SGR cargo business recovers from Covid impact

Currently operating an average of 11 trains from a low of five

In Summary

•Despite disruption on the global supply chain and shipping, SGR cargo operations is likely to hit a new record this year.

•Passenger business has however been affected by the Covid-19 pandemic.

A loaded SGR cargo train leaving the Port of Mombasa on January 4, 2017/FILE
A loaded SGR cargo train leaving the Port of Mombasa on January 4, 2017/FILE
Image: /FILE

The Standard Gauge Railway(SGR) cargo business recorded improvement in the third quarter into November with volumes expected to hit a new level this year.

Data from the operatorAfrica Star Railway Operation Company (Afristar)shows recovery in the third quarter (July-September) as volumes closed at 115,760 TEUs (Twenty-Foot equivalent Unit)–the approximate unit of measure of a container.

This is up from 100,284 TEUs hauled on the rail, from the Port of Mombasa to the Nairobi and Naivasha Inland Container Depots, between April and June (second quarter).


The volumes were 96,294 TEUs in quarter one (January-March) when global supply chain shrunk on effects of Covid-19 , with Kenya reporting its first case within the period.

As of November 30, Afristar had transported a total of 389,412 TEUs.

“This includes 8,466 TEUs of dangerous goods, 13,876 TEUs of grain and 96 TEUs of essential Covid-19 prevention materials such as disinfectants, ethyl and alcohol,” the company says in its latest statistics.

The total number of SGR cargo trains between January and November were 4,521.

Kenya Railways Corporation notes the average daily cargo trains has increased to 11 from between five and seven in the first half of the year when Covid affected the economy, with disruption in the Chinese market (Kenya's biggest import source) leading to reduced imports mainly raw material and finished goods.

From March to June, we had low numbers. The situation was bad, at some point I remember we had only 35 containers on the ground to evacuate. Most ships were not moving during that period,” KRC managing director Philip Mainga told the Star.

Covid-19 cases at the port and reduced manpower at both Kenya Ports Authority and railway operations also affected cargo movement.


“We started recovering in July and today I can say we are operating on fully capacity,” Mainga said.

With three weeks to the end of the year, the operator is shy off last years volumes by less than 20,000 containers, meaning SGR cargo operations is likely to hit a new record this year, having moved a total of 412,892 TEUs last year.

Total volumes were 257,398 TEUs in 2018. It moved 12,986 containers in 2017 which was within the month of December when freight services were launched.

Between December 2017 and November this year, Afristar has transported 1.07 million TEUs, serving mainly manufacturers and businesses in Nairobi and transit cargo headed for western Kenya and neighbouring countries, mainly Uganda which is the biggest transit destination.

Meanwhile, passenger business on the Madaraka Express is slowly picking, having resumed full operations on October 3, after operating on 50 per cent occupancy since July to mitigate the spread of coronavirus.

Operations were shut in March to July when the government imposed a ban on movement in and out of the Nairobi metropolis, Mombasa, Kilifi and Kwale counties.

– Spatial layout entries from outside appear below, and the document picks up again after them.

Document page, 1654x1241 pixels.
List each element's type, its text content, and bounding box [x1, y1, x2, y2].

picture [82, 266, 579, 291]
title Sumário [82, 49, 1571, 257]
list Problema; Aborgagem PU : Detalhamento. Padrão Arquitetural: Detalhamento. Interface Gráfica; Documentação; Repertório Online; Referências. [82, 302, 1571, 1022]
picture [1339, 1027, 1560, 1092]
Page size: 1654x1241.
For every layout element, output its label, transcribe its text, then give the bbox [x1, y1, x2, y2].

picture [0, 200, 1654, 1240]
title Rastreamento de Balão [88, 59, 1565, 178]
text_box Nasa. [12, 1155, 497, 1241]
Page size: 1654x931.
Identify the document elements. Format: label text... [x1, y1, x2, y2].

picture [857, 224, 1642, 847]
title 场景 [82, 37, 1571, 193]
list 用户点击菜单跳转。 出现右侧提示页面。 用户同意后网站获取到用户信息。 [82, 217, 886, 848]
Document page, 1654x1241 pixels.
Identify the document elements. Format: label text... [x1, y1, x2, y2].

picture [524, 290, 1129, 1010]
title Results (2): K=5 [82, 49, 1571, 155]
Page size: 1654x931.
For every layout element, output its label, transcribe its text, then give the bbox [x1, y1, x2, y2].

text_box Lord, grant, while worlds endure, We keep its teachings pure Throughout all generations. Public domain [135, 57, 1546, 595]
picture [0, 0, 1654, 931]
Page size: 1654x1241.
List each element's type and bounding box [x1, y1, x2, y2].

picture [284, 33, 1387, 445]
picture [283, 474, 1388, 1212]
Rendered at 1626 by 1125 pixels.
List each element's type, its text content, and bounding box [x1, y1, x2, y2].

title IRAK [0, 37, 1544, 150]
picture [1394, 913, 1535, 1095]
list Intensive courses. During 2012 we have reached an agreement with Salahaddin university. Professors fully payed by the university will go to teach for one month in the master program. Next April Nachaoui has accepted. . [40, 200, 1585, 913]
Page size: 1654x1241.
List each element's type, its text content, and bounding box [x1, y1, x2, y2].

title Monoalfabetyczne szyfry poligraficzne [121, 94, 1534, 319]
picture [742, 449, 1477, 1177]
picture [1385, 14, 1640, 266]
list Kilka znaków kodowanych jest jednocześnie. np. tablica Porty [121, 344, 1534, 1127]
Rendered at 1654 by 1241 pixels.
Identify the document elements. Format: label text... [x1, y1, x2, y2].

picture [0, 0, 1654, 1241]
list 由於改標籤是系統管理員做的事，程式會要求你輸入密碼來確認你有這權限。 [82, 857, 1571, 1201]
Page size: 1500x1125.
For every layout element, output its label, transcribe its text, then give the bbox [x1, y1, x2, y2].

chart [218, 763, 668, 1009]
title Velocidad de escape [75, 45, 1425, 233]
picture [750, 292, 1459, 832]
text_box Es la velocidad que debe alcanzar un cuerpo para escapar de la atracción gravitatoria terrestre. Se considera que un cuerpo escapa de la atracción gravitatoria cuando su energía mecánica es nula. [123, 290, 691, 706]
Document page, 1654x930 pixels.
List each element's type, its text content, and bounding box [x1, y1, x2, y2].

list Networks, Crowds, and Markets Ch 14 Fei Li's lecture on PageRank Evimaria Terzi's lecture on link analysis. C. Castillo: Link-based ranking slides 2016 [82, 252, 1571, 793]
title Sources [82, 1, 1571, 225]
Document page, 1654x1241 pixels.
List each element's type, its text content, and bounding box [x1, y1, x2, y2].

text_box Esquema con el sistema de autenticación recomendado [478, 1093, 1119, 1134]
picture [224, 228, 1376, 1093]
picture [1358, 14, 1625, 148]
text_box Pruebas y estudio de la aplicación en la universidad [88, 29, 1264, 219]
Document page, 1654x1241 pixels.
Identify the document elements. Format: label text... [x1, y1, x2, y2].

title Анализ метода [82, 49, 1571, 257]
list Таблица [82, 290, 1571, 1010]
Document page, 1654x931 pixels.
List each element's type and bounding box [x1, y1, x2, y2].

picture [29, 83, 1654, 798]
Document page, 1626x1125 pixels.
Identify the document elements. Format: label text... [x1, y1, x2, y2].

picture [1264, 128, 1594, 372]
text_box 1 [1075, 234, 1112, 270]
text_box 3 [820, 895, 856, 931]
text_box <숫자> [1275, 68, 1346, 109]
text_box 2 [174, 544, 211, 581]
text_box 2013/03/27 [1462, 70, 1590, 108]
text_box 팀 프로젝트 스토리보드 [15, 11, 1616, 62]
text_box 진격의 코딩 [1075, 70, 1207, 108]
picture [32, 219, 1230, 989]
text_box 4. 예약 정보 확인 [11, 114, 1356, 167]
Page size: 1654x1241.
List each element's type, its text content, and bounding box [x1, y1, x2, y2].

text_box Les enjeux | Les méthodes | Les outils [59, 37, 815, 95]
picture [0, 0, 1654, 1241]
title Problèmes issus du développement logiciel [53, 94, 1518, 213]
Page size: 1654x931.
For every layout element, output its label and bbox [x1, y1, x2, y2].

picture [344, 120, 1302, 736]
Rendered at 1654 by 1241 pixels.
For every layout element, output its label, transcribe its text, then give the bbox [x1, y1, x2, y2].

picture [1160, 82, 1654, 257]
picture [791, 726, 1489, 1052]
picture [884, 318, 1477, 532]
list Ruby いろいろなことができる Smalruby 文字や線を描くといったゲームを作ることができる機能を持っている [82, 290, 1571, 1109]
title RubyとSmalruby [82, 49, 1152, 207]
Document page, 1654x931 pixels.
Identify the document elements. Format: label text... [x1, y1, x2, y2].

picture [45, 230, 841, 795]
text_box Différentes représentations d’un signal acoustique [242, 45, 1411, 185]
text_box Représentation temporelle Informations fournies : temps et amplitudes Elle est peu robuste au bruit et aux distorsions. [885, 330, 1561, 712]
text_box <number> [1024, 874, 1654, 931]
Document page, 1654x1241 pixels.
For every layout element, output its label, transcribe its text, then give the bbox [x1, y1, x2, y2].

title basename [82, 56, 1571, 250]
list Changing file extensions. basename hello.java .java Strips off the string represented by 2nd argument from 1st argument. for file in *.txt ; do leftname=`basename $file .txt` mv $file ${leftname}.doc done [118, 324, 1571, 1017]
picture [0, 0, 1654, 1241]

“As of November 30, over 337, 500 passengers have used the train since the resumption of service on July 13,” Afristar notes.

The average seat occupancy rate is currently at 90.9 per cent.

The Covid-19 interruption has denied the operator revenues this year, piling pressure on government which has a debt obligation to China for the project.

National Treasury is expected to negotiate for softer terms during this period where the economy has also taken a hit, with growth projected at a paltry 0.6 per cent.